17. Leraned Counsel for both the parties have expressed their inability to cite any case directly in point. The Panchayat Act and the Rules of 1961 bearing on the subject are silent in this respect.Erskine May in his book on Parliamentary Practice (18th Edition) makes the following observation at page 361:
Withdrawal of notice- When a member has added his name to a notice of motion given by another member, he may subsequently withdraw his name; similarly the Member who first gave notice of a motion 'for an early day' is permitted to with draw the motion although other names have been added to it. Both forms of withdrawal are indicated ky a memorandum at the end of the Notices of Motions.
Again at page 336 the learned author observed:
A notice orally given holds good for the day on which it is given and cannot be withdrawn. It must be supplemented by a written notice handed in at the table during the same sitting, if it is to continue effective. A written notice becomes effective for purposes of the rule of anticipation only when it appears on the notice paper on the day following that on which it was handed in at the table and continues effective as long as it remains on the paper A notice cannot be withdrawn from the notice paper of the day or the current issue of the order book in the course of a sitting; but by an intimation to the Clerks at the Table it can be withdrawn from a future issue of the order book.
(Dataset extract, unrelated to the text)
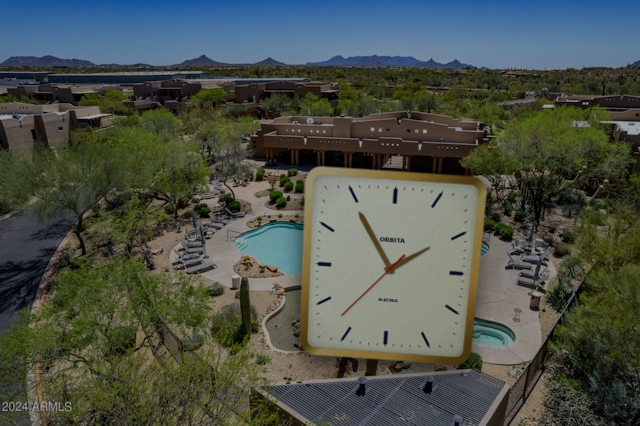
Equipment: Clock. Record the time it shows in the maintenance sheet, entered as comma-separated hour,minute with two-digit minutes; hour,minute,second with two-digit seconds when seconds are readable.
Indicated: 1,54,37
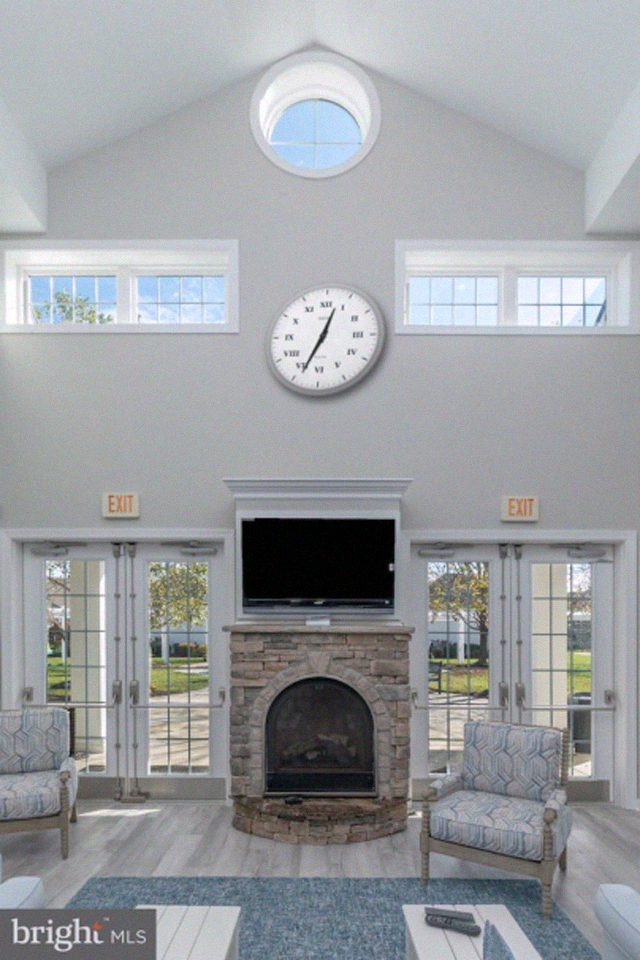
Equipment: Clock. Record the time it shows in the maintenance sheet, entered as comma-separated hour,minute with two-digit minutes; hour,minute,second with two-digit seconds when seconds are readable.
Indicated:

18. In my opinion the main point for decision is when does notice become effective It cannot be withdrawn after it has become effective. The matter would have been free from difficulty if there had been any statutory Provision on the subject. In the absence of any statutory provision it would be reasonable to hold that it becomes effective only when the authority charged with final action has acted upon it. I have no doubt, in my mind, that once the notice of motion of nonconfidence has been placed in the meeting called for the purpose there can be no withdrawal of the same thereafter. The Additional District Development Officer was not at all the authority charged with final action on the motion. In fact he had no say in the matter except to call a meeting for consideration of non confidence motion. In these circumstances, I have come to the conclusion that the notice of motion of nonconfidence could be withdrawn by its author before it actually came up for consideration before the meeting called for the purpose. In the present case the notice had been given by Hajikhan alone and since he withdrew it before the date fixed for the meeting, the notice did not become effective. I am, therefore, of opinion that after the notice of motion of nonconfidence had been withdrawn by Hajikhan by his application dated 9-1-1973, there was no authority left in the Additional District Development Officer or for that matter in his delegatee the Tehsildar to place it for consideration before the meeting of the Panchayat held on 12-1-1973. In this view of the matter the proceedings of the meeting held on 12-1-1973 were invalid.
19. The, net result of the foregoing discussion is that the petitioner succeeds on the last point.
20. Consequently, I allow the writ petition, set aside the impugned orders of the Additional District Development Officer dated 29-1-1973 and 3-2-1973 and quash the proceedings of meeting held on 12-1-1973. In the circumstances of the case the parties are left to bear their own costs.